Combining models and databases
SQL, which stands for structured query language, is a programming language for storing and manipulating information in a database. In SQL, people can ask questions about data using keywords, such as by summing, filtering, or grouping database records.
However, querying a model can provide deeper insights, since models can capture what data imply for an individual. For instance, a female developer who wonders if she is underpaid is likely more interested in what salary data mean for her individually than in trends from database records.
The researchers noticed that SQL didn’t provide an effective way to incorporate probabilistic AI models, but at the same time, approaches that use probabilistic models to make inferences didn’t support complex database queries.
They built GenSQL to fill this gap, enabling someone to query both a dataset and a probabilistic model using a straightforward yet powerful formal programming language.
A GenSQL user uploads their data and probabilistic model, which the system automatically integrates. Then, she can run queries on data that also get input from the probabilistic model running behind the scenes. This not only enables more complex queries but can also provide more accurate answers.
For instance, a query in GenSQL might be something like, “How likely is it that a developer from Seattle knows the programming language Rust?” Just looking at a correlation between columns in a database might miss subtle dependencies. Incorporating a probabilistic model can capture more complex interactions.
Plus, the probabilistic models GenSQL utilizes are auditable, so people can see which data the model uses for decision-making. In addition, these models provide measures of calibrated uncertainty along with each answer.
For instance, with this calibrated uncertainty, if one queries the model for predicted outcomes of different cancer treatments for a patient from a minority group that is underrepresented in the dataset, GenSQL would tell the user that it is uncertain, and how uncertain it is, rather than overconfidently advocating for the wrong treatment.

Given records:
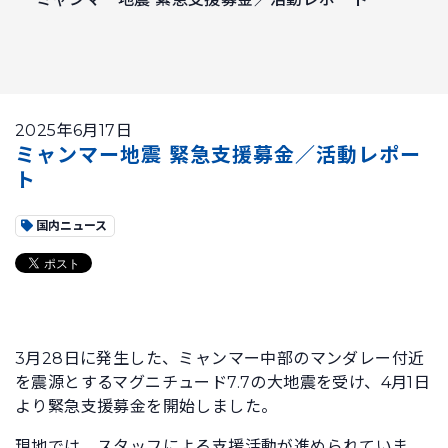
2025年6月17日
ミャンマー地震 緊急支援募金／活動レポー
ト
国内ニュース
3月28日に発生した、ミャンマー中部のマンダレー付近
を震源とするマグニチュード7.7の大地震を受け、4月1日
より緊急支援募金を開始しました。
現地では、スタッフによる支援活動が進められていま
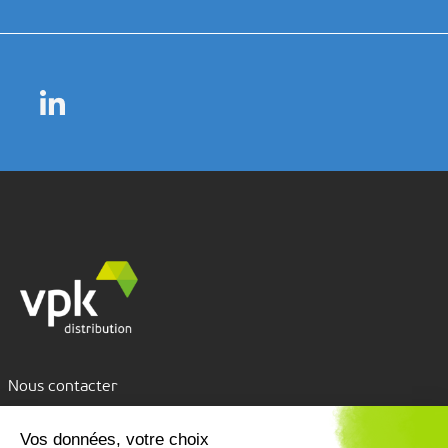
Nous contacter
Assistance par tchat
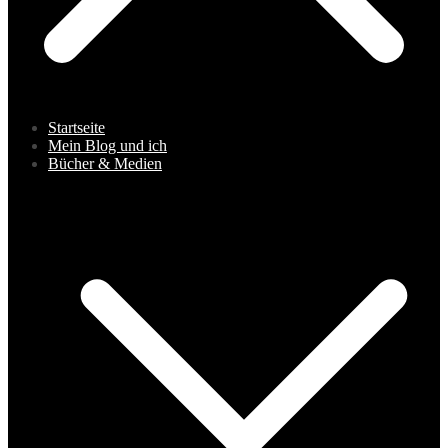
Startseite
Mein Blog und ich
Bücher & Medien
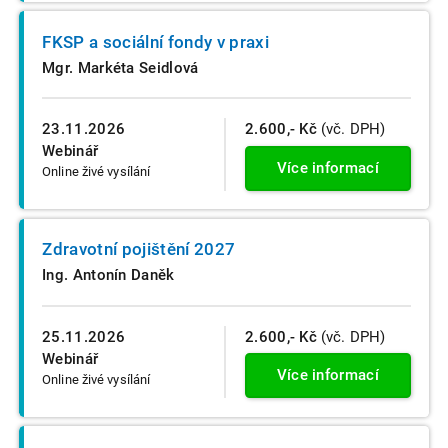
FKSP a sociální fondy v praxi
Mgr. Markéta Seidlová
23.11.2026
2.600,- Kč
(vč. DPH)
Webinář
Více informací
Online živé vysílání
Zdravotní pojištění 2027
Ing. Antonín Daněk
25.11.2026
2.600,- Kč
(vč. DPH)
Webinář
Více informací
Online živé vysílání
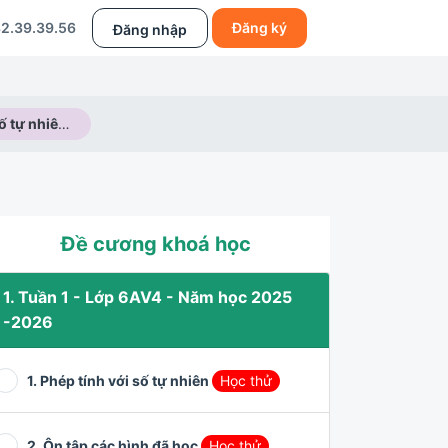
2.39.39.56
Đăng ký
Đăng nhập
Rút gọn dãy số tự nhiên có quy luật
Đề cương khoá học
1. Tuần 1 - Lớp 6AV4 - Năm học 2025
-2026
1. Phép tính với số tự nhiên
Học thử
2. Ôn tập các hình đã học
Học thử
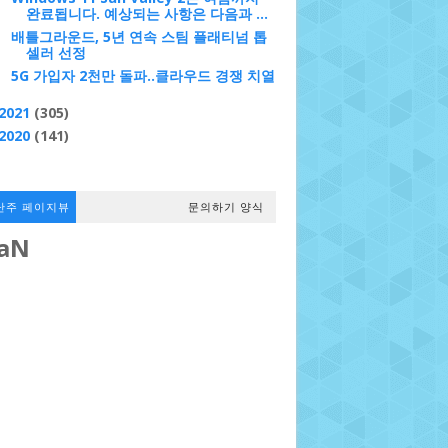
완료됩니다. 예상되는 사항은 다음과 ...
배틀그라운드, 5년 연속 스팀 플래티넘 톱
셀러 선정
5G 가입자 2천만 돌파..클라우드 경쟁 치열
2021
(305)
2020
(141)
난주 페이지뷰
문의하기 양식
aN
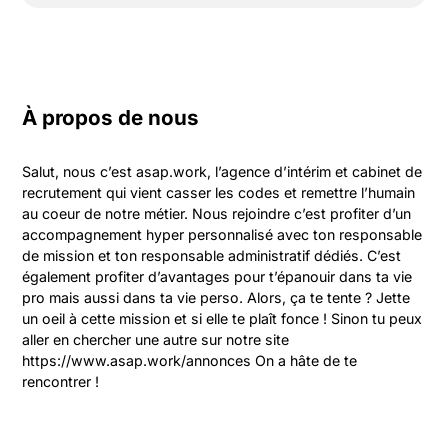
À propos de nous
Salut, nous c’est asap.work, l’agence d’intérim et cabinet de 
recrutement qui vient casser les codes et remettre l’humain 
au coeur de notre métier. Nous rejoindre c’est profiter d’un 
accompagnement hyper personnalisé avec ton responsable 
de mission et ton responsable administratif dédiés. C’est 
également profiter d’avantages pour t’épanouir dans ta vie 
pro mais aussi dans ta vie perso. Alors, ça te tente ? Jette 
un oeil à cette mission et si elle te plaît fonce ! Sinon tu peux 
aller en chercher une autre sur notre site 
https://www.asap.work/annonces On a hâte de te 
rencontrer !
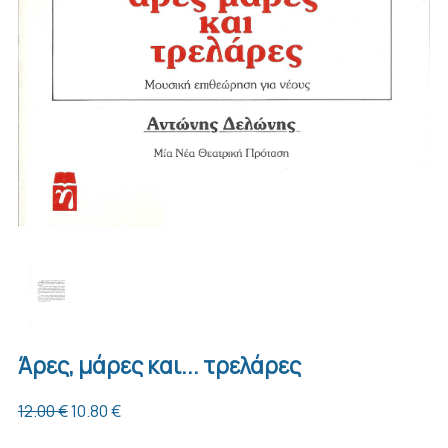
Άρες, μάρες και... τρελάρες
12.00 €
10.80 €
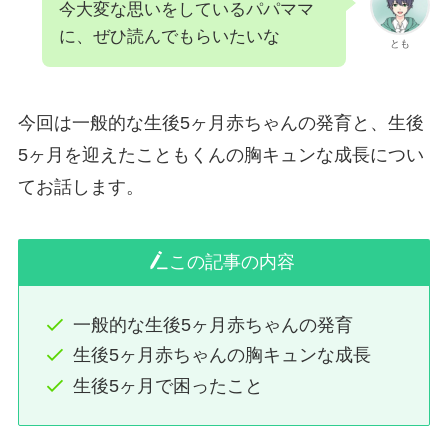
今大変な思いをしているパパママ
に、ぜひ読んでもらいたいな
とも
今回は一般的な生後5ヶ月赤ちゃんの発育と、生後
5ヶ月を迎えたこともくんの胸キュンな成長につい
てお話します。
この記事の内容
一般的な生後5ヶ月赤ちゃんの発育
生後5ヶ月赤ちゃんの胸キュンな成長
生後5ヶ月で困ったこと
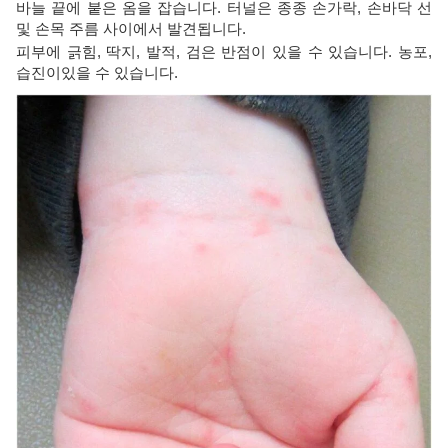
바늘 끝에 붙은 옴을 잡습니다. 터널은 종종 손가락, 손바닥 선
및 손목 주름 사이에서 발견됩니다.
피부에 긁힘, 딱지, 발적, 검은 반점이 있을 수 있습니다. 농포,
습진이있을 수 있습니다.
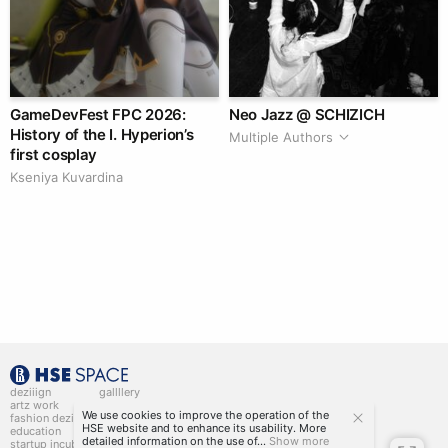
GameDevFest FPC 2026:
Neo Jazz @ SCHIZICH
History of the I. Hyperion’s
Multiple Authors
first cosplay
Kseniya Kuvardina
deziiign
gallllery
artz work
gallllery.art
We use cookies to improve the operation of the
fashion deziiign
kiiids.art
HSE website and to enhance its usability. More
education
detailed information on the use of...
Show more
startup incubator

Exercise tasks:
1. Copy the GenSQL text word for word, starting at the words "For instance, with" and ending after the words "the wrong treatment.".
2. Continue the GenSQL text from where it ends.

Task responses:
1.
For instance, with this calibrated uncertainty, if one queries the model for predicted outcomes of different cancer treatments for a patient from a minority group that is underrepresented in the dataset, GenSQL would tell the user that it is uncertain, and how uncertain it is, rather than overconfidently advocating for the wrong treatment.

2.
Faster and more accurate results
To evaluate GenSQL, the researchers compared their system to popular baseline methods that use neural networks. GenSQL was between 1.7 and 6.8 times faster than these approaches, executing most queries in a few milliseconds while providing more accurate results.
They also applied GenSQL in two case studies: one in which the system identified mislabeled clinical trial data and the other in which it generated accurate synthetic data that captured complex relationships in genomics.
Next, the researchers want to apply GenSQL more broadly to conduct largescale modeling of human populations. With GenSQL, they can generate synthetic data to draw inferences about things like health and salary while controlling what information is used in the analysis.
They also want to make GenSQL easier to use and more powerful by adding new optimizations and automation to the system. In the long run, the researchers want to enable users to make natural language queries in GenSQL. Their goal is to eventually develop a ChatGPT-like AI expert one could talk to about any database, which grounds its answers using GenSQL queries.
This research is funded, in part, by the Defense Advanced Research Projects Agency (DARPA), Google, and the Siegel Family Foundation.